The Heart of a Country Town
City slicker Coral Drouyn took a visit to a rural town and was impressed by the pulse of community theatre.
If you live in a major city, there’s a tendency to drive through any small town and say “how do people stop themselves from dying of boredom?” The answer is simple, though often unexpected. Whether you call it amateur dramatics or little theatre, or its current name “Community Theatre” is irrelevant.
In country towns, and in the suburbs, theatre is thriving. In an era where many of us don’t know our neighbours names, and “friends” are people we have only met in cyberspace, the sense of family comes from belonging to a community theatre group.
Warragul is a small but prosperous country town in rural Victoria. It’s the home of the WTC – The Warragul Theatre Company - with three or four more community companies in the area, one of them pro-am.

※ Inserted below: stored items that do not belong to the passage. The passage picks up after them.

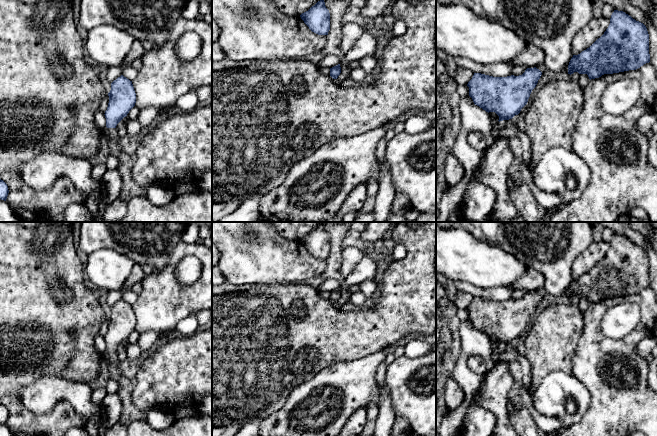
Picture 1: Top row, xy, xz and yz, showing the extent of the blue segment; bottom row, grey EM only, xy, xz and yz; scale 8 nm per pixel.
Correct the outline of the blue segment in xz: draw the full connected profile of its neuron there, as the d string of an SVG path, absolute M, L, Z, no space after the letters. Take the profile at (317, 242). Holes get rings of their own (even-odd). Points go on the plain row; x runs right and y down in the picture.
M324 223L318 225L308 235L300 239L309 253L318 259L328 259L330 254L330 237Z

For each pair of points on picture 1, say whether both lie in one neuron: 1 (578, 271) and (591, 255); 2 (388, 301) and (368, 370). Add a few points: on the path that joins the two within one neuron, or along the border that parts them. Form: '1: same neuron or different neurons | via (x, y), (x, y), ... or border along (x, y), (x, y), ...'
1: same neuron | via (580, 267), (588, 259)
2: different neurons | border along (381, 350), (351, 361)

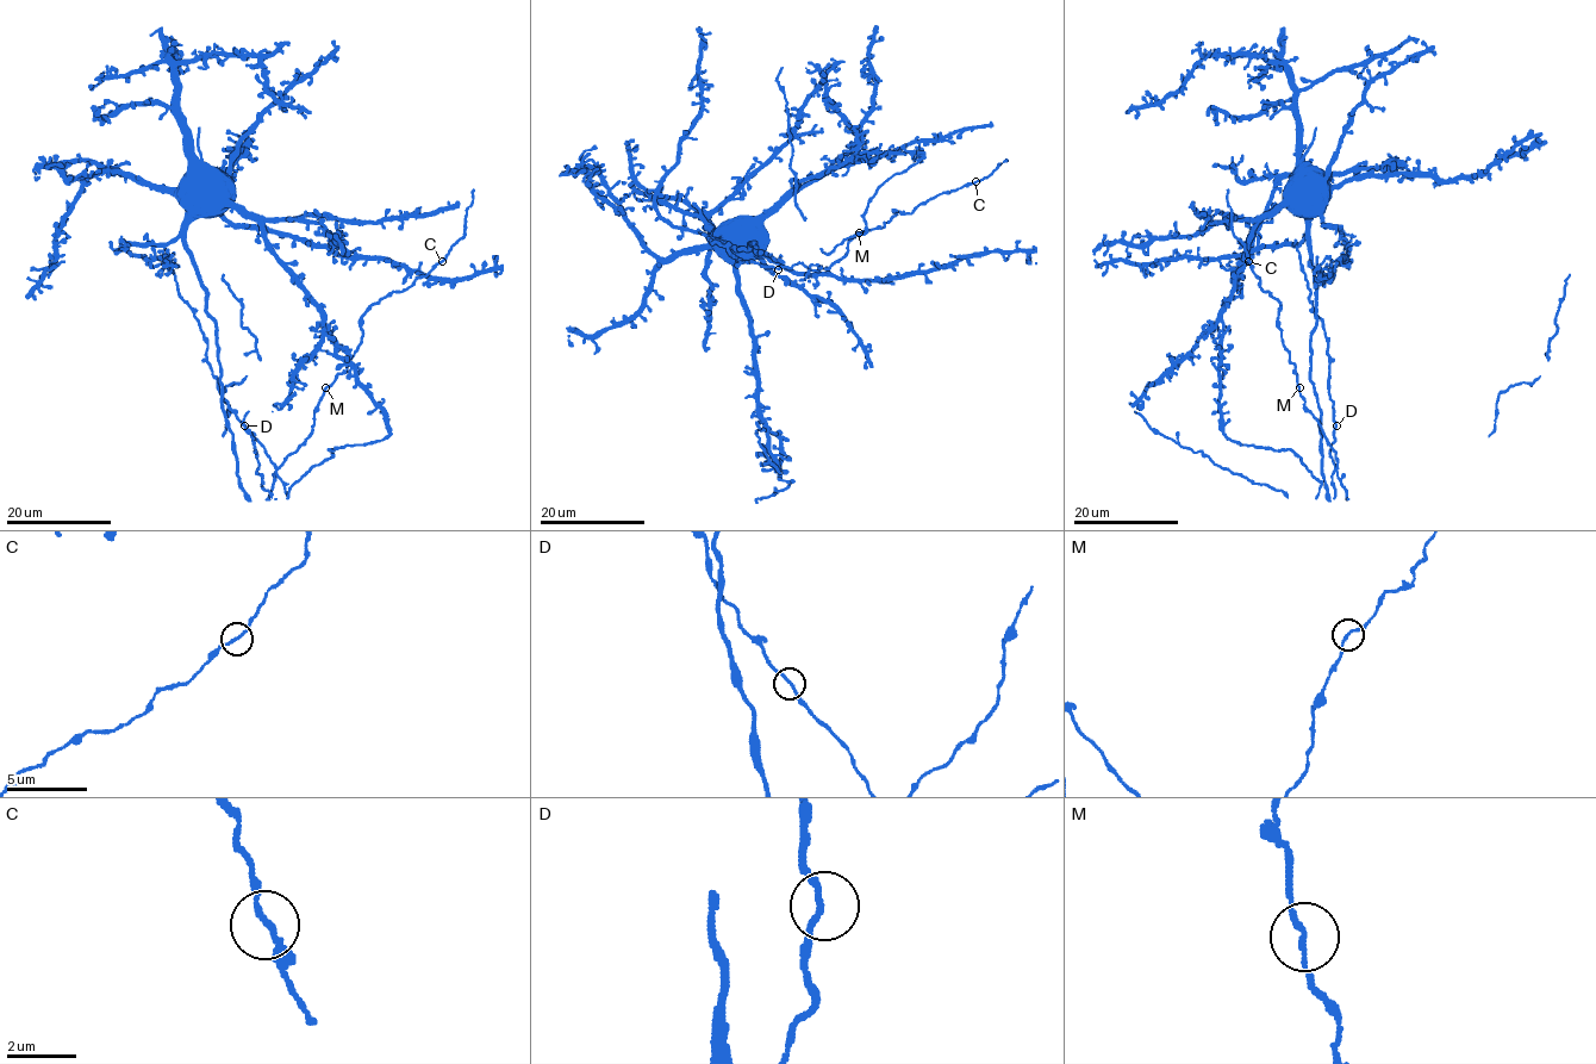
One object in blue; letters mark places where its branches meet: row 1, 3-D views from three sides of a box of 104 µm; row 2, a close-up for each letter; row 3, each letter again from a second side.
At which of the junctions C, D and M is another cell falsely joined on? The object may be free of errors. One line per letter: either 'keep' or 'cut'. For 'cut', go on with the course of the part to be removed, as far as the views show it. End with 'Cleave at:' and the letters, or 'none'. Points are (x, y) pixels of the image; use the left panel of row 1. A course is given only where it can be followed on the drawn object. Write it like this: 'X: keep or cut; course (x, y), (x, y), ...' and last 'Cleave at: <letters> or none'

Given the nature of the area, there are people who have had professional careers in theatre and film and television who have moved for a lifestyle change and now find themselves drawn to others with the same interests in creativity.
They bring years of experience to the production side. Others may never have set foot in a theatre and have been dragged to a meeting by a friend. They’re regional managers, IT specialists, shop workers and retirees. They’ve shifted scenery, sung in the chorus and perhaps ended up directing.
Whatever you did in the past, whatever you do now, it doesn’t matter. All that’s needed is a commitment and a love of what you’re doing. There’s very little crime or vandalism in this town. If young people get bored they join WTC or another company. They find different ways of expressing themselves and burning off energy….and they do it on stages.
In May I stood on the side of the stage at The West Gippsland Arts Centre, watching the WTC warm up before their final preview of Carmen the Musical. Last minute touches were being put to the set, the chorus was doing vocal exercises, someone was sewing a hem, two men were practising their stunning sword fight, and the orchestra was tuning up.
“Put some energy into it – more volume,” said Musical Director David Williams (balancing on crutches from an accident), “or it will be a complete and utter disaster.”
David is a professional musician who’s played in everything from swing bands to the State Orchestra of Victoria. The chorus sings with more gusto – but he keeps pushing them.
I ask him why Warragul?
“It’s a great little town, and I wanted to get out of the city. The opportunity came to teach music in education, and then I discovered this community theatre. The rest is history.”
Alan White and his wife Chris came to town three years ago. Alan had done Carmen The Musical at another community theatre and suggested it to the committee of WTC, of which Steve Howe is the current president. It’s a democratic company and everyone gets to be heard. Alan and Chris are doing front of house on this show, but he’s previously built the sets.
“Everyone wants to be on stage,” he tells me, “but it’s harder to get volunteers to do the carpentry and the heavy work. That’s a pity, because you can have just as much fun without worrying about stage fright.”
Kate Taylor is a diva on stage – and great as Carmen – but down to earth and just part of the company after the performance. She and dancer husband, Kirk Millan, have had professional careers here and in Britain, but Warragul is where she wants to be.
“We choreographed Guys and Dolls last year and between us we set the swordfight for this. So much fun – and things we might never have got to do elsewhere.”
That swordfight alone was worth the price of admission. Director Michelle Carrigy has been hooked on musicals since she was a kid. She actually did attachments in her teens on several television shows, but theatre was always the temptation.
She drives a round trip of an hour and a half and has got her teenage kids involved as well. She doesn’t care how much it takes out of her. It’s a labour of love. Teenage daughter Melanie follows her around and takes notes and nudges Mum’s memory on what needs to be done. “She calls herself the Assistant Director,” Michelle tells me with a smile. “That’s cos I AM,” Melanie insists.
The backstage walls of the theatre are covered with messages from the casts of their previous productions. They’re more like love letters; homage to the shows; than graffiti. This is a creative project from a diverse spectrum of people who come together to create a family for the run of the show.
And when the curtain goes up, that family draws together and gives it their all. You can feel the pure joy on stage. That’s what Community Theatre is all about. When was the last time you visited yours and shared that sense of belonging to something special?